Why Berlin’s geese are considered “residents” by wildlife experts

Berlin geese have taken to the fields of local farmer Dan Landry, eating his corn and leaving behind bird waste. They also don’t give Landry much of a break, even in the winter.

“I'm cross-country skiing my field and they're standing there in the snow,” Landry said at the Monday council meeting.

Berlin’s geese population is considered a “resident” population according to Jessica Carloni, the waterfowl project leader with New Hampshire Fish and Game Department. She said resident geese don’t follow the typical migratory patterns of other Canada geese by heading far south in the winter and nesting in Canada. In the case of Berlin’s geese, they nest in the city, and travel only marginally to nearby Massachusetts during the very coldest weeks.
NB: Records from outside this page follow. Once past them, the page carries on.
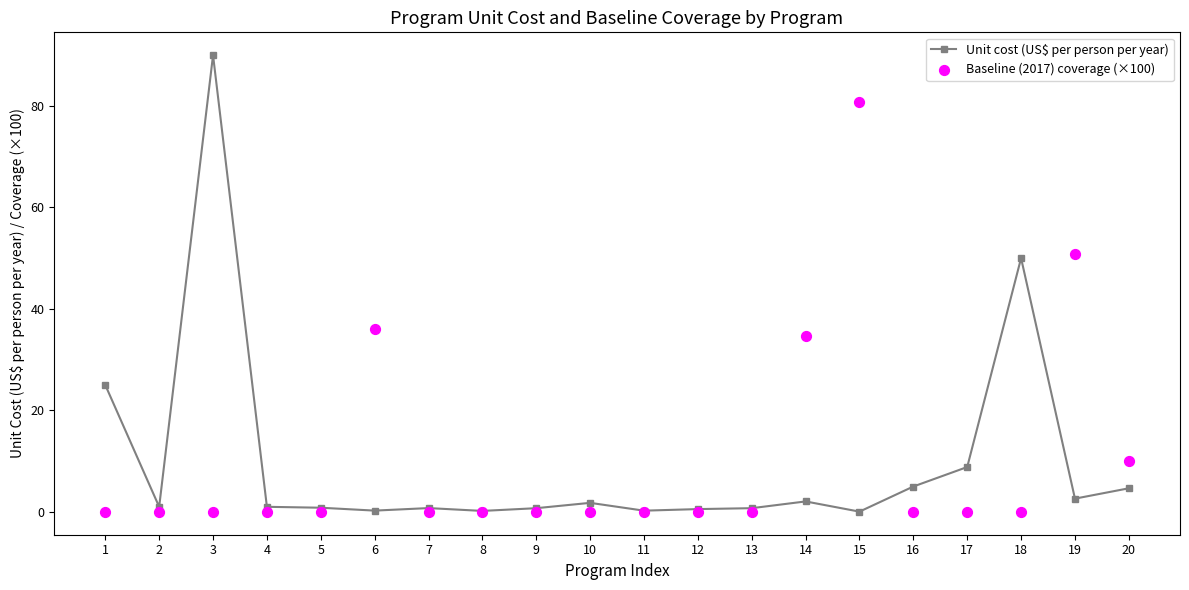

Which series has the largest total across all categories?

Baseline (2017) coverage (×100)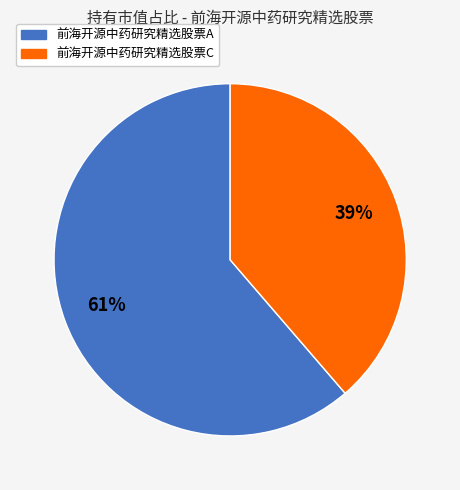

True or false: 前海开源中药研究精选股票C accounts for 45% of the total.

False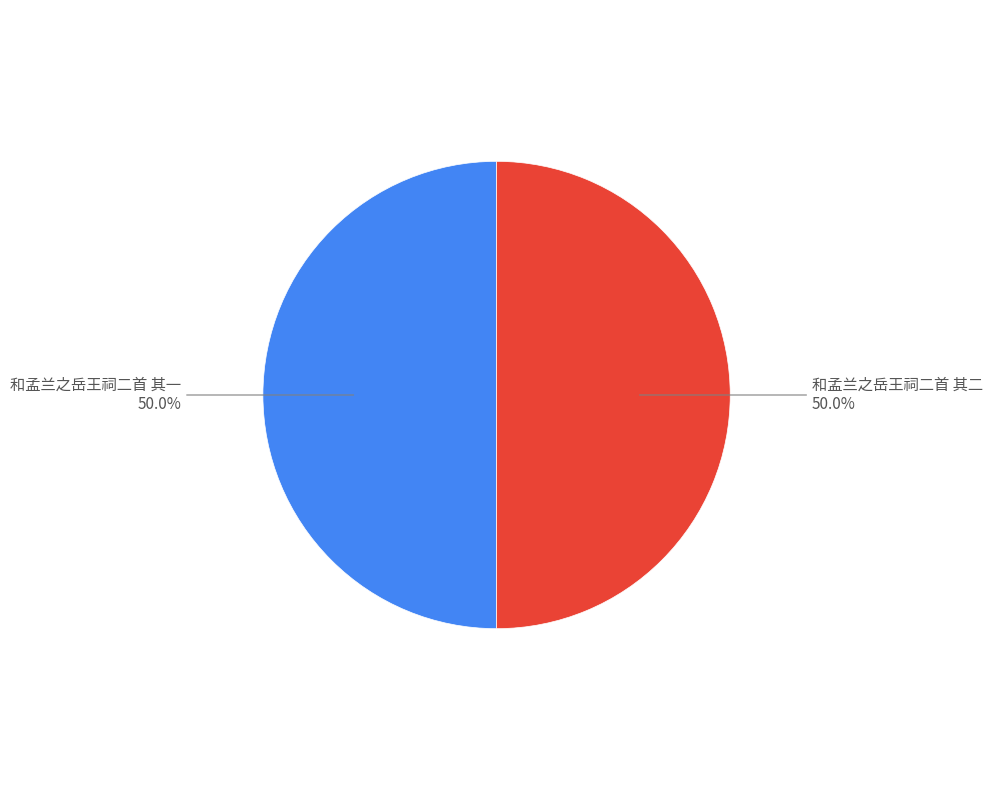

How many slices are in this pie chart?

2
While humans did cause the geese to become “residents” Carloni said it’s not because people in Berlin feed them. These resident geese are in fact the descendants of captive geese used by waterfowl hunters in the 1900s. The captive geese were used as decoys to lure in other geese, but that practice was outlawed in 1935. The captive birds were then released into the wild and nested in places like Berlin, where they continue to reside year after year.

The city of Berlin is not unique in its challenges with goose management, said Carloni. From sprawling factory properties to a Winnipesaukee wedding venue, Carloni said New Hampshire wildlife experts have worked with a variety of Granite Staters on the problem.

“We have to learn to live with wildlife. And there's a delicate balance to please everybody,” she said.